ID: Whose work do you admire?
JH: I think Pamela Shamshiri does beautiful work; her recent Maison de la Luz in New Orleans is probably my favorite project of hers, though I’ve been a fan of her work back to the Commune days. I also very much admire Ilse Crawford and the integrity and authenticity she brings to everything she does. And then Roman and Williams, for loving old houses, buildings, and historic details as much as we do, and advocating for their preservation and celebration.

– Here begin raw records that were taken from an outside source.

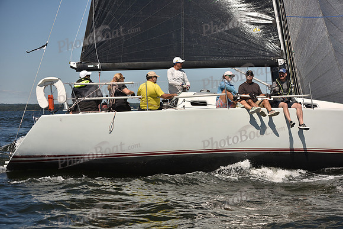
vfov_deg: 19.5
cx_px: 172
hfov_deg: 28.8
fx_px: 667
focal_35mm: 70
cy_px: 114
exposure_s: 1/1600
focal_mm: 70
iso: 250
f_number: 4.5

ID: What are some favorite vendors?
JH: One of our favorite things to do is to collaborate with local glass artists, ceramic artists, decorative hand-painters, woodworkers, and more. These collaborations have been a wonderful way to y anchor our projects to place, and to involve the local community in our work. In addition, BDDW makes the most beautiful furniture and objects. Tyler Hayes is a creative genius. More recently I can also call him a friend, and now know that he’s a lovely human as well. Sawkille is also creating a lot of beautiful American furniture. I love the earthy, organic, odd, and beautiful furniture of Pierre Yovanovitch. I appreciate the breadth of contemporary design represented by The Future Perfect. In France I love shopping at the flea markets. The best and biggest is Saint Ouen in Paris, and Isle Sur la Sorgue which is an entire town of antiques. But there are also smaller ones all over the country, and professional ones just for dealers that are unbelievable treasure troves. In the U.S. I appreciate the huge offering of 1st Dibs for that. Additionally, I deeply appreciate Etsy for connecting us to small makers all over the globe. I’ve found rugs from Tibet and Turkey, ceramics from Morocco, hand-embroidered fabrics from India: an entire world of craft in one place. It doesn’t have a reputation for being the fanciest place, but I have found wonderful things there and am a big fan.
ID: What’s next for you?
JH: I am so excited to have opened our Paris office and look forward to growing that side of JHID. I suspect that helping American clients find, restore, and furnish homes in Europe will be the essence of our practice. I have also been developing several product lines in conjunction with Mira Eng-Goetz, who has been at JHID for over a dozen years and who is a brilliant creative force. We are developing a line of playful, colorful flat-weave rugs, a line of table lamps, and more.